Quartile rating: 5.5/10 · 1 rating
Roughly chronological, from 3/96 to 11/96, with a coda in spring of 1997: inside compounds of Aum Shinrikyo, a Buddhist sect led by Shoko Asahara. (Members confessed to a murderous sarin attack in the Tokyo subway in 1995.) We see what they eat, where they sleep, and how they respond to media scrutiny, on-going trials, the shrinking of their fortunes, and the criticism of society. Central focus is placed on Hiroshi Araki, a young man who finds himself elevated to chief spokesman for Aum after its leaders are arrested. Araki faces extreme hostility from the Japanese public, who find it hard to believe that most followers of the cult had no idea of the attacks and even harder to understand why these followers remain devoted to the religion, if not the violence.

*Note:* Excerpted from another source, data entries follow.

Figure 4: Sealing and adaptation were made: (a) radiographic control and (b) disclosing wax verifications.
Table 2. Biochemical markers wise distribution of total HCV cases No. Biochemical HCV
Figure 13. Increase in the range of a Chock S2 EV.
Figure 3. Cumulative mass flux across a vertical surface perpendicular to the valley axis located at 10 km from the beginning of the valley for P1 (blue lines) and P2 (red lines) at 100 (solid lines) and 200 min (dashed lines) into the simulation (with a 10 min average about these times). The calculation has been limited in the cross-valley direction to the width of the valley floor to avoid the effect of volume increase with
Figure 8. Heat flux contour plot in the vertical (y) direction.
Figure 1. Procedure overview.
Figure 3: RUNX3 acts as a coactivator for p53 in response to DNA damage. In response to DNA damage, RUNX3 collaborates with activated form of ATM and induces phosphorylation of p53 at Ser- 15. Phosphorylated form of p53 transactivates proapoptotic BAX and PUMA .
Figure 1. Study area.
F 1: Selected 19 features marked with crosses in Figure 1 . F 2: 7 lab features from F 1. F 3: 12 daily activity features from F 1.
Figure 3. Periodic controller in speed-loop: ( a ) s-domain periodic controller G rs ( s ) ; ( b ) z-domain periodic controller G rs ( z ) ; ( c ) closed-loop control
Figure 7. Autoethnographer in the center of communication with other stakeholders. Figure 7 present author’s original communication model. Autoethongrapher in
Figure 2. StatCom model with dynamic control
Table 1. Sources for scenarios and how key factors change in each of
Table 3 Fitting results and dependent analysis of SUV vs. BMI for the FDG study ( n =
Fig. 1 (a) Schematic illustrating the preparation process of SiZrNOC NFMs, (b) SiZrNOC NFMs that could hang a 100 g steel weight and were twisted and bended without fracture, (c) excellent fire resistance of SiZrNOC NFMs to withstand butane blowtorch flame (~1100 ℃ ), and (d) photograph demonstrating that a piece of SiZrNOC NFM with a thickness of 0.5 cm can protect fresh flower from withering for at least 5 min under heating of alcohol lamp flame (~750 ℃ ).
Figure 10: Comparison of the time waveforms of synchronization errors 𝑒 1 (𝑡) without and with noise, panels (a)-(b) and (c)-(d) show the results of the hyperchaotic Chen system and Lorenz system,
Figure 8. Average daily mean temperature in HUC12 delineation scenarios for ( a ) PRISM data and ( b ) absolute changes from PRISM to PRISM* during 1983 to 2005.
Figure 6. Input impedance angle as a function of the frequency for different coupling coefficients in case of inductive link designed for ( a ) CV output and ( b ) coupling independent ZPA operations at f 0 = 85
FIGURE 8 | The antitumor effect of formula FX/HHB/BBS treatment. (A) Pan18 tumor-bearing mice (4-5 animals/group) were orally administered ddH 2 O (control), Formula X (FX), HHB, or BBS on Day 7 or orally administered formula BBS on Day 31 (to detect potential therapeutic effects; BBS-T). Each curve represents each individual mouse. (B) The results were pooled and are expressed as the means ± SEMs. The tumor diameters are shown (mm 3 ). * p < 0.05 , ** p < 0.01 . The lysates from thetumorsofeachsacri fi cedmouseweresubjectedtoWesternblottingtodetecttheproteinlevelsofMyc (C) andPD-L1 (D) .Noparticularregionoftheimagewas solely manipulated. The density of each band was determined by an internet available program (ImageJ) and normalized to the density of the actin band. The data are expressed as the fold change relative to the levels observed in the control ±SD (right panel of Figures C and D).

Tatsuya Mori's documentary stands out for its deeply unusual access and perspective — embedding inside Aum Shinrikyo in the immediate aftermath of the Tokyo subway sarin attack rather than sensationalizing the cult from outside. The focus on Araki as an almost sympathetic figure navigating public hostility is a genuinely distinctive and unsettling humanizing choice that few documentarians would attempt. The fly-on-the-wall observational style is patient and effective, and the cinematography is functional but unremarkable for the genre. The film's structure is largely episodic rather than dramatically shaped, which dilutes momentum, and the coda ending feels somewhat inconclusive rather than resonant. Acting is not applicable in the traditional sense but subject presence is authentic.